All Things Being Equal: Why Math is the Key to a Better World
The Stats: 304 Pages, published January 2020
Who Should Read It: New and veteran teachers to math and anyone wanting to be inspired and/or rethink their relationship with math!
My Rating (out of 5 ♥): ♥♥♥♥
My Thoughts: All Things Being Equal is part social justice manifesto, part growth mindset companion reader, and part practical guidebook. Author and founder of the Jump Math program, John Mighton, is a self-described late-bloomer in math and has himself grown from math-queasy to a mathemetician in his 30s. Mighton has an approachable tone and brings you along easily into some of the math “traps” students and teachers can fall into. For instance, Mighton is a true believer that anyone can learn math and that it’s often just taught in ways that are inaccessible or relies heavily memorization without the fundamentals (which make the most sense). Mighton spoke to me especially in his beliefs of not creating “low floor, high ceiling” problems, but rather, aiming to get the entire class to succeed. He advocates for this by breaking down math problems into their simplest, easiest to understand forms- something he notes few teachers generally take the time to do, favouring what seems like a more efficient route, but leaving many students behind in the process. Indeed, Mighton convinced me that students who already know the steps won’t be bored in this process either, as they have time to practice and apply, or the opportunity to mentor students along the way. Further, Mighton’s approach also includes myriad reasons why math is imporant. While I didn’t need convincing, his passion for math as a subject in and of itself, and the success with which students can realize within math pedagody in particular, is an admirable one (check it) and further reinforced my belief in strong, inclusive math programs. The book makes the most sense within the context of the Jump Math program, founded by Mighton himself. I recommend this book without reservation for your 2020 reading list, however, to get the most out of it, make sure to carve out time to investigate the Jump Math website, resources, and/or webinars.
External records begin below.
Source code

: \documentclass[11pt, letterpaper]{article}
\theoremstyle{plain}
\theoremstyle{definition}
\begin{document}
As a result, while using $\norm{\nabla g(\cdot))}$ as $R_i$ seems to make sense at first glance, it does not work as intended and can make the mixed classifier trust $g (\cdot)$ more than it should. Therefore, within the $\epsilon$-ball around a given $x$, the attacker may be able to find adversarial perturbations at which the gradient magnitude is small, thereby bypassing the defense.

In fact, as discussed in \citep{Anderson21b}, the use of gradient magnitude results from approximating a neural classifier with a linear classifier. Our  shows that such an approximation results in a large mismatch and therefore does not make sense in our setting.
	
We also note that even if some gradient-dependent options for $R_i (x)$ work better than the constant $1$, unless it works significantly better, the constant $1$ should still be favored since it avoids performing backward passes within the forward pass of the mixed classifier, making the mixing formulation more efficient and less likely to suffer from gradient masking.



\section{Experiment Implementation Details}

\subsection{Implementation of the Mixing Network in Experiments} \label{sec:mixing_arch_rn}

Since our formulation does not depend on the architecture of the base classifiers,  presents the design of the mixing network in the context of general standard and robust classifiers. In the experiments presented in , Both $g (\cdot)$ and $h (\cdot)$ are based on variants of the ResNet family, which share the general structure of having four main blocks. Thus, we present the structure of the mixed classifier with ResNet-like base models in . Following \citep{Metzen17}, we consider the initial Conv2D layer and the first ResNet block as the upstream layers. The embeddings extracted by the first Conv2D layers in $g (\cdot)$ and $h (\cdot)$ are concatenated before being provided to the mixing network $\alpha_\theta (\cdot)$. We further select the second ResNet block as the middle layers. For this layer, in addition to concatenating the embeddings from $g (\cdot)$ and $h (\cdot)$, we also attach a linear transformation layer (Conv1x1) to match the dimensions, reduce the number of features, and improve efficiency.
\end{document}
Who Should Read It: Teachers, school administrators, educational program designers
My Rating (out of 5 ♥): ♥♥♥.5
My Thoughts:This book was recommended by my library (the Vancouver Public Library), and I admittedly did not expect to be so moved by the Nicole Chung’s story. Chung shares a raw, honest account of her upbringing as a child adopted from South Korea by a family in the Pacific Northwest. She shares candidly about how not knowing her parents or culture; balancing gratitude and connection with her adoptive family with an ever-present sense of wonder and longing of her birth family; stumbling through the institutional racism in the overwhelmingly white community in rural Oregon (“where are YOU from?”); all the while navigating the expected trials of childhood. Chung begins the book by sharing a recent conversation of a well-intentioned friend, herself looking to adopt, and Chung finding herself not able to answer in the simplistic,”Yeah, all adoption is great!”
Chung’s story weaves through difficult realities of meeting and knowing her birth family, while navigating this with her partner and her adoptive parents. While it is anything but cookie-cutter, it’s also surprisingly relateable in how Chung’s story of disappointment, pain, curiosity, and ultimately, love and connection.
Why should educators read this?
I was surprised at how little I realized I knew about adoption, as well as the hidden assumptions I didn’t even realize I was holding onto. Chung has a relatable voice, yet doesn’t sugar-coat anything about her story, and shares insight and truths that tugged at my heart. The trials Chung faced from anyone from her teachers and classmates to hairstylists highlighted to me that adopted children are nearly always reminded they are adopted, which while I’m sure comes with some highlights, also clearly comes with stigmitized, complicating, confusing, and even traumatizing feelings. To understand this as even just one person in a child’s life can be there to listen, undertand, and love.
Who Should Read It: Teachers, anyone in need of a heartwarming yet raw look at the challenges of children’s responses to trauma
My Rating (out of 5 ♥): ♥♥♥♥
My Thoughts:I fully admit that what drew me into this book was the gorgeous cover, spotted on the ferry from Vancouver to Vancouver Island. When I started paging through the book, I was drawn by the playful dialogue of the endearing, brave, mischieveious, and improbable protagonist, Frankie, a nervous and presumably traumatized 6-year-old who seeks to reconcile his mother’s sudden death by sneaking aboard an English cruise ship bound for France. Naturally! Told from Frankie’s innocent yet all-seeing eyes, I found myself smiling at some of Frankie’s adventures (such as scoring buffet cheese and sleeping amongst the pool chair mats), as well as an ache in my heart for some of his more raw reflections (his panic attack tantrums, his heartbreaking lonliness and fear during the cruise ship’s turbulence, and the misunderstanding he frequently encounters with his teacher at school).
I read this book purely for pleasure and an escape; I was surprisingly and melodiously whisked away into the mind of a child. An endearing story and a good reminder to us all about how poignant, powerful, and significant the world is (for better and worse) for children.